The “before times” is a phrase itself coined in an early episode of the first iteration of Star Trek in which a group of kids tell Kirk and the gang about the “before times” when their parents and adults had not yet been obliterated by a deadly pathogen...yes, really.2 But it is also a world about to be ripped open by a portal to an alternate and malignant reality—The Upside Down. And they are powerless against it. Hawkins has become a pass-through. In this 80’s idiom, we are flung back into a world when things meant, and so it provides us little breadcrumbs that lead us back out of a maze of forgetfulness.
These “before times” resonate particularly powerfully because we see a world with no smartphones, no internet, no social media, and as Jessica points out, parents neglected their kids. Perhaps the capturing of a truly Gen X world resonates because we lucky few have these memories of that world and we know what we have lost. As James Poulos has pointed out, we proud few who lived then and are raising kids now have a responsibility to witness to a different way, a pre-digital way. An analog way.
But I do not want to suggest that this phenomenon has been generated solely for technological reasons, nor political ones. Stranger Things appears to be a way of crawling back to retrieve something even more vital that has been lost. The grungy, brown and orange world of Joyce Byer’s house is almost refreshingly homey. Even the Wheeler’s much nicer, more upscale home is not exactly chic. The whole world of Hawkins, Indiana is just so dang plain and normal and unimpressive and textured. We are exhausted by the frictionless world we’ve created for ourselves and instead of luxuriating in its clean beauty, we are left feeling sterile and empty. Hawkins—small, pathetic, sleepy town that it is—really is the epicenter for an open portal to The Upside Down, the flashpoint in a cold-war gone mad between two super-powers. There is nothing quite cozy about that.
So then, what are we not seeing about our now, now?
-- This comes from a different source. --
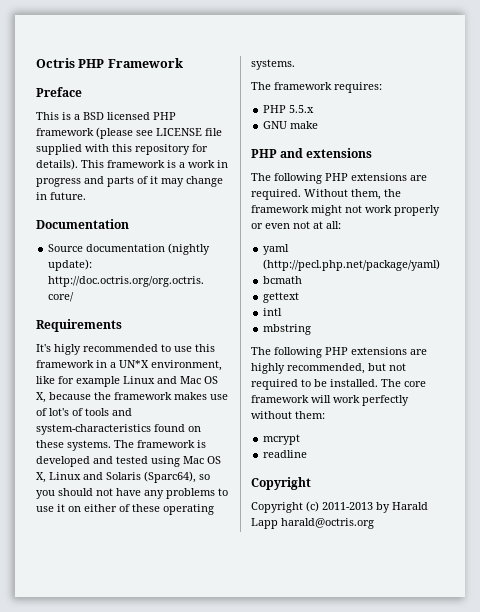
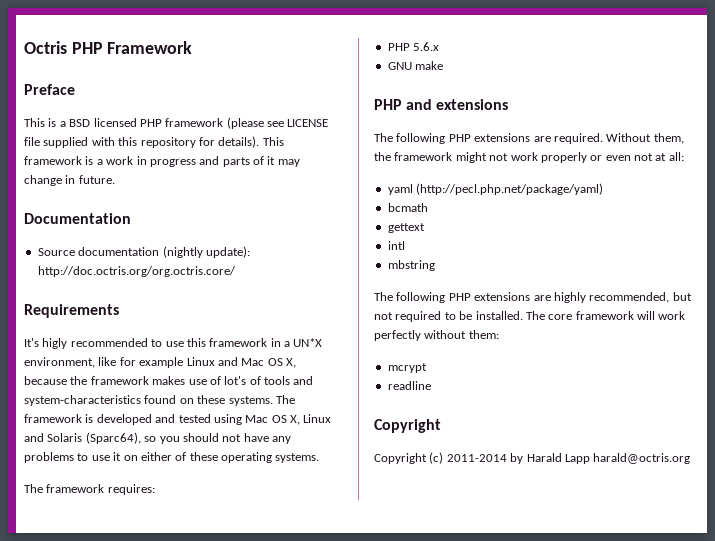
[289,105,315,113] 5.5.x -> [413,42,440,51] 5.6.x
[322,502,373,510] 2011-2013 -> [446,454,507,462] 2011-2014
We are not seeing the nihilism that threatens our now. The temptations to believe that nothing matters, the temptations to believe that nothing means, are signposts of a civilization in a death-spiral. This is precisely what Satan whispers in Eve’s ear in Paradise Lost.
Evil pounces when meaning fades.
Like rust, evil never sleeps. No matter how much we ignore evil, or pretend it does not exist, or insist that it has been kept at a comfortable distance, it still has designs on us. The show shows it. Or re-presents it. This spelunking into the mines of has opened up a portal for evil that has leaked out into the Right Side Up. We too must contend.
The mendacity of man, in concert with inter-dimensional evil forces, renders us vulnerable to a malignancy more overwhelming than our various copes and dopes. We distract ourselves through hobbies, or sex, or fandom, or drugs, or careers. But these are therapeutics. Therapeutics are death delays. Evil requires action and eradication, and heroes willing to rise up. We need healing, we need meaning.
So indeed, something is wrong—something has been forgotten. We must learn to see again. We have forgotten vital things—which for us have become stranger things—at our peril. Nostalgia opens us back up to meaning.
I should add that ad men DO engage in this type of nostalgia. In a must see clip, check out the great Don Draper and the Carousel.
There are a host of fascinating parallels between the "mind virus” in season 2 & 3, the hive mind of the Mindflayer, and the pandemic we are fighting to emerge from. Perhaps more later.
Enjoying your substack man!
Have you read Paul Kingsnorths's substack essay "Watch the Great Fall: Beyond Progress and Nostalgia"? As I was reading your essay I often found myself wondering, had you read his essay before writing your own, would your essay have remained the same, been slightly altered, or radically revised?